Minetti, un compagno e tre figli di 18, 16 e 12 anni, una laurea in sociologia e un dottorato di ricerca in scienze della comunicazione, ora è a casa e si dice «in ripresa, nonostante il fiato sempre corto. Ci provo. Tanta fatica, ma altrettanta voglia di vivere».
Tutto inizia sabato, intorno alle 20,30. «Il respiro si fa sempre più pesante. Anzi, non respiro – ricorda -. Sento Roberto (Labianca, oncologo e palliativista, ndr), il riferimento di sempre. Quello con cui ho condiviso ben oltre la metà della mia vita, per obiettivi e sogni. L’Hospice. Le cure palliative. Il dottorato. Gli anni di ricerca. Il numero riportato dal saturimetro proprio non gli piace. Attiva il contatto, che verifica i parametri. Non vanno bene neanche a lui. Bisogna andare immediatamente in ospedale. Cerco di contenere la paura, anche solo per non appesantire l’affanno. Ci riesco». Intanto si prepara il minimo indispensabile, «costringendo tutte le lacrime che poi condivideremo una volta ritornata a casa. Si parte. Tornerò? Rivedrò i ragazzi? Papà? E mamma? Chi lo dice a mamma?». Parte e «da lì a mezz’ora mi ritroverò catapultata in un altro mondo. Una volta arrivati, ad accogliermi, troviamo un operatore che con la prontezza di chi ne ha certamente viste tante, circoscrive in un battito di ciglia la mia condizione, instradandola entro una via che da lì a pochi minuti si profilerà essere quella destinata ai Covid. La porta gialla si apre. Sono in guerra. Da sola».
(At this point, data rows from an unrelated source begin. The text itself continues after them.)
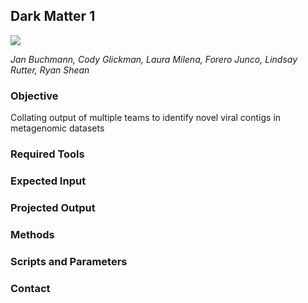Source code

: ## Dark Matter 1 
![](http://vignette4.wikia.nocookie.net/callofduty/images/7/79/Dark_Matter_Camouflage_menu_icon_BO3.png/revision/latest?cb=20160506200857)

_Jan Buchmann, Cody Glickman, Laura Milena, Forero Junco, Lindsay Rutter, Ryan Shean_

### Objective
Collating output of multiple teams to identify novel viral contigs in metagenomic datasets

### Required Tools


### Expected Input

### Projected Output


### Methods

### Scripts and Parameters



### Contact

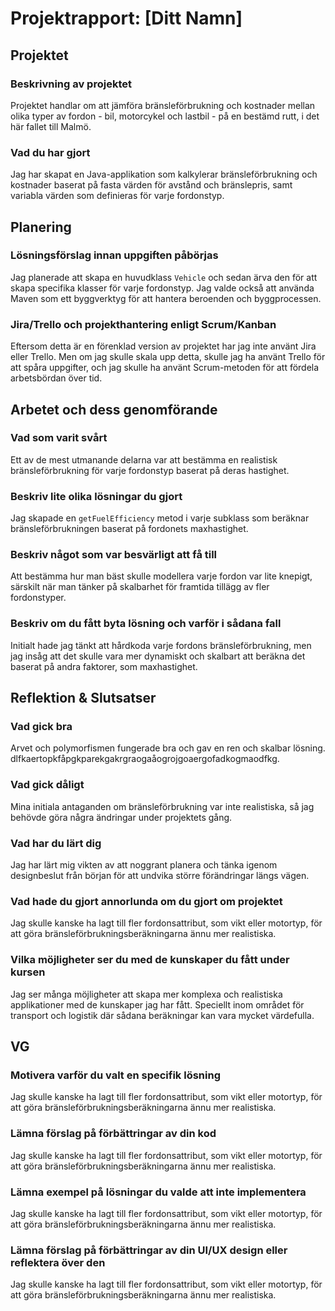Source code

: # Projektrapport: [Ditt Namn]

## Projektet

### Beskrivning av projektet

Projektet handlar om att jämföra bränsleförbrukning och kostnader mellan olika typer av fordon - bil, motorcykel och lastbil - på en bestämd rutt, i det här fallet till Malmö.

### Vad du har gjort

Jag har skapat en Java-applikation som kalkylerar bränsleförbrukning och kostnader baserat på fasta värden för avstånd och bränslepris, samt variabla värden som definieras för varje fordonstyp.

## Planering

### Lösningsförslag innan uppgiften påbörjas

Jag planerade att skapa en huvudklass `Vehicle` och sedan ärva den för att skapa specifika klasser för varje fordonstyp. Jag valde också att använda Maven som ett byggverktyg för att hantera beroenden och byggprocessen.

### Jira/Trello och projekthantering enligt Scrum/Kanban

Eftersom detta är en förenklad version av projektet har jag inte använt Jira eller Trello. Men om jag skulle skala upp detta, skulle jag ha använt Trello för att spåra uppgifter, och jag skulle ha använt Scrum-metoden för att fördela arbetsbördan över tid.

## Arbetet och dess genomförande

### Vad som varit svårt

Ett av de mest utmanande delarna var att bestämma en realistisk bränsleförbrukning för varje fordonstyp baserat på deras hastighet.

### Beskriv lite olika lösningar du gjort

Jag skapade en `getFuelEfficiency` metod i varje subklass som beräknar bränsleförbrukningen baserat på fordonets maxhastighet.

### Beskriv något som var besvärligt att få till

Att bestämma hur man bäst skulle modellera varje fordon var lite knepigt, särskilt när man tänker på skalbarhet för framtida tillägg av fler fordonstyper.

### Beskriv om du fått byta lösning och varför i sådana fall

Initialt hade jag tänkt att hårdkoda varje fordons bränsleförbrukning, men jag insåg att det skulle vara mer dynamiskt och skalbart att beräkna det baserat på andra faktorer, som maxhastighet.

## Reflektion & Slutsatser

### Vad gick bra

Arvet och polymorfismen fungerade bra och gav en ren och skalbar lösning. dlfkaertopkfåpgkparekgakrgraogaåogrojgoaergofadkogmaodfkg.

### Vad gick dåligt

Mina initiala antaganden om bränsleförbrukning var inte realistiska, så jag behövde göra några ändringar under projektets gång.

### Vad har du lärt dig

Jag har lärt mig vikten av att noggrant planera och tänka igenom designbeslut från början för att undvika större förändringar längs vägen.

### Vad hade du gjort annorlunda om du gjort om projektet

Jag skulle kanske ha lagt till fler fordonsattribut, som vikt eller motortyp, för att göra bränsleförbrukningsberäkningarna ännu mer realistiska.

### Vilka möjligheter ser du med de kunskaper du fått under kursen

Jag ser många möjligheter att skapa mer komplexa och realistiska applikationer med de kunskaper jag har fått. Speciellt inom området för transport och logistik där sådana beräkningar kan vara mycket värdefulla.

## VG

### Motivera varför du valt en specifik lösning

Jag skulle kanske ha lagt till fler fordonsattribut, som vikt eller motortyp, för att göra bränsleförbrukningsberäkningarna ännu mer realistiska.


### Lämna förslag på förbättringar av din kod

Jag skulle kanske ha lagt till fler fordonsattribut, som vikt eller motortyp, för att göra bränsleförbrukningsberäkningarna ännu mer realistiska.


### Lämna exempel på lösningar du valde att **inte** implementera

Jag skulle kanske ha lagt till fler fordonsattribut, som vikt eller motortyp, för att göra bränsleförbrukningsberäkningarna ännu mer realistiska.


### Lämna förslag på förbättringar av din UI/UX design eller reflektera över den

Jag skulle kanske ha lagt till fler fordonsattribut, som vikt eller motortyp, för att göra bränsleförbrukningsberäkningarna ännu mer realistiska.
Il suo racconto prosegue descrivendo uno stato di profonda debolezza: «Mi guardo attorno, anche solo per capire dove stare. Non ho le forze. Trovo sollievo appoggiata ad un muro. Le gambe sono così molli da non sentirle. Proprio come i rumori. O i sapori e gli odori, ormai azzerati da giorni. Tutto è pazzescamente attutito. Proprio come quando fuori nevica e il mondo sembra fermarsi».
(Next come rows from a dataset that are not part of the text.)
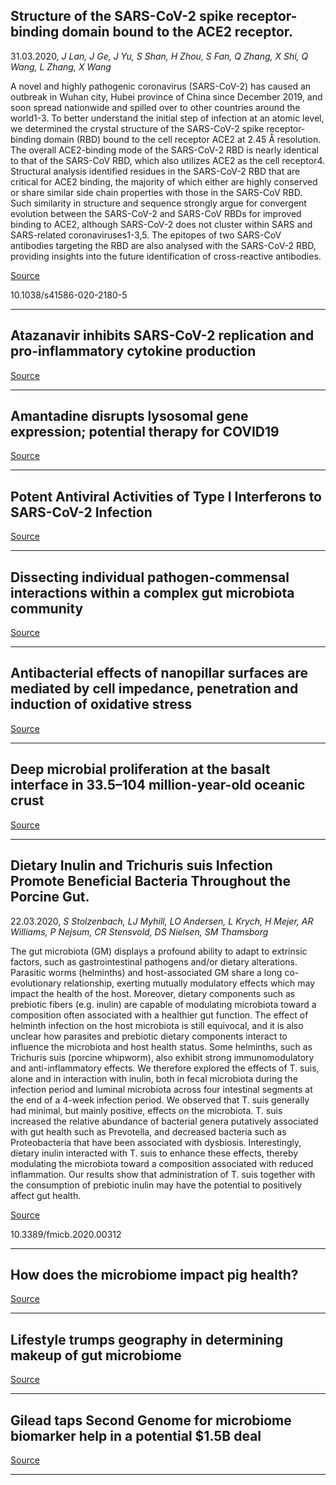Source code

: ## Structure of the SARS-CoV-2 spike receptor-binding domain bound to the ACE2 receptor.
 31.03.2020, _J Lan, J Ge, J Yu, S Shan, H Zhou, S Fan, Q Zhang, X Shi, Q Wang, L Zhang, X Wang_


A novel and highly pathogenic coronavirus (SARS-CoV-2) has caused an outbreak in Wuhan city, Hubei province of China since December 2019, and soon spread nationwide and spilled over to other countries around the world1-3. To better understand the initial step of infection at an atomic level, we determined the crystal structure of the SARS-CoV-2 spike receptor-binding domain (RBD) bound to the cell receptor ACE2 at 2.45 Å resolution. The overall ACE2-binding mode of the SARS-CoV-2 RBD is nearly identical to that of the SARS-CoV RBD, which also utilizes ACE2 as the cell receptor4. Structural analysis identified residues in the SARS-CoV-2 RBD that are critical for ACE2 binding, the majority of which either are highly conserved or share similar side chain properties with those in the SARS-CoV RBD. Such similarity in structure and sequence strongly argue for convergent evolution between the SARS-CoV-2 and SARS-CoV RBDs for improved binding to ACE2, although SARS-CoV-2 does not cluster within SARS and SARS-related coronaviruses1-3,5. The epitopes of two SARS-CoV antibodies targeting the RBD are also analysed with the SARS-CoV-2 RBD, providing insights into the future identification of cross-reactive antibodies.

[Source](https://www.nature.com/articles/s41586-020-2180-5?)

10.1038/s41586-020-2180-5

---

## Atazanavir inhibits SARS-CoV-2 replication and pro-inflammatory cytokine production

[Source](https://www.biorxiv.org/content/10.1101/2020.04.04.020925v1.abstract?)

---

## Amantadine disrupts lysosomal gene expression; potential therapy for COVID19

[Source](https://www.biorxiv.org/content/10.1101/2020.04.05.026187v1.abstract?)

---

## Potent Antiviral Activities of Type I Interferons to SARS-CoV-2 Infection

[Source](https://www.biorxiv.org/content/10.1101/2020.04.02.022764v2.abstract?)

---

## <span class="has-inline-color has-vivid-green-cyan-color">Dissecting individual pathogen-commensal interactions within a complex gut microbiota community</span>

[Source](https://www.biorxiv.org/content/10.1101/2020.04.06.027128v1.abstract?)

---

## <span class="has-inline-color has-vivid-green-cyan-color">Antibacterial effects of nanopillar surfaces are mediated by cell impedance, penetration and induction of oxidative stress</span>

[Source](https://www.nature.com/articles/s41467-020-15471-x)

---

## <span class="has-inline-color has-vivid-green-cyan-color">Deep microbial proliferation at the basalt interface in 33.5–104 million-year-old oceanic crust</span>

[Source](https://www.nature.com/articles/s42003-020-0860-1)

---

## Dietary Inulin and Trichuris suis Infection Promote Beneficial Bacteria Throughout the Porcine Gut.
 22.03.2020, _S Stolzenbach, LJ Myhill, LO Andersen, L Krych, H Mejer, AR Williams, P Nejsum, CR Stensvold, DS Nielsen, SM Thamsborg_


The gut microbiota (GM) displays a profound ability to adapt to extrinsic factors, such as gastrointestinal pathogens and/or dietary alterations. Parasitic worms (helminths) and host-associated GM share a long co-evolutionary relationship, exerting mutually modulatory effects which may impact the health of the host. Moreover, dietary components such as prebiotic fibers (e.g. inulin) are capable of modulating microbiota toward a composition often associated with a healthier gut function. The effect of helminth infection on the host microbiota is still equivocal, and it is also unclear how parasites and prebiotic dietary components interact to influence the microbiota and host health status. Some helminths, such as Trichuris suis (porcine whipworm), also exhibit strong immunomodulatory and anti-inflammatory effects. We therefore explored the effects of T. suis, alone and in interaction with inulin, both in fecal microbiota during the infection period and luminal microbiota across four intestinal segments at the end of a 4-week infection period. We observed that T. suis generally had minimal, but mainly positive, effects on the microbiota. T. suis increased the relative abundance of bacterial genera putatively associated with gut health such as Prevotella, and decreased bacteria such as Proteobacteria that have been associated with dysbiosis. Interestingly, dietary inulin interacted with T. suis to enhance these effects, thereby modulating the microbiota toward a composition associated with reduced inflammation. Our results show that administration of T. suis together with the consumption of prebiotic inulin may have the potential to positively affect gut health.

[Source](https://thepigsite.com/news/2020/04/how-does-the-microbiome-impact-pig-health)

10.3389/fmicb.2020.00312

---

## How does the microbiome impact pig health?

[Source](https://thepigsite.com/news/2020/04/how-does-the-microbiome-impact-pig-health)

---

## Lifestyle trumps geography in determining makeup of gut microbiome

[Source](https://www.eurekalert.org/pub_releases/2020-04/wuso-ltg040620.php)

---

## Gilead taps Second Genome for microbiome biomarker help in a potential $1.5B deal

[Source](https://www.fiercebiotech.com/medtech/gilead-taps-second-genome-for-microbiome-biomarker-help-338m-partnership)

---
Nel frattempo «le orecchie mi esplodono. La testa anche. Il fiato manca. E i pensieri vengono schiacciati dalle immagini». L’infermiera che la chiama e la fa distendere su un lettino, poi il nulla. «So solo che mi sono ritrovata con una flebo e il dono dell’aria, miracolosamente contenuta entro una gigantesca bombola bianca appoggiata proprio a fianco del mio lettino. E rimarrò così, impilata per ore lungo un corridoio assieme a tante altre persone di ogni genere, età, persone più o meno spaventate, più o meno in affanno, ma tutte sofferenti». Una condizione comune, un caos da cui emerge un paradosso: «In quel caos, tutto era perfettamente e incredibilmente coordinato, sempre. Fuorché i pianti. Le lacrime. O anche solo le richieste di aiuto». Le parole di Aurora si materializzano in una sequenza da film: «In quel dove ho visto transitare lungo quei corridoi vite, correre medici, infermieri, tentare l’impossibile e riuscirci anche, ma non sempre. Ho udito donne e uomini piangere, gridare e implorare aiuto. Lì ho visto la morte passarmi accanto. Io stessa ho avuto paura. Ma non ho mai visto sul viso di nessun operatore anche solo per un attimo l’espressione di chi avrebbe potuto mollare. Mai. Loro, in quel caos, c’erano sempre. Ogni movimento era così fermo dal consegnarci comunque la sensazione di potercela fare. Anche quando le condizioni sembravano diverse».
Così è stato e Aurora si dice «per sempre grata al Papa Giovanni XXIII, se non altro per quell’impagabile cuore e professionalità dimostrata da ogni suo professionista. Un modello virtuoso per organizzazione e accoglienza che mai dovremmo dimenticare. Anche quando tutto questo sarà finito. Perché ciò che pensavamo essere normale, da oggi non dovrà più esserlo. Per non ripetere. Per non dimenticare. E per essere certamente migliori di quanto noi si credesse di essere».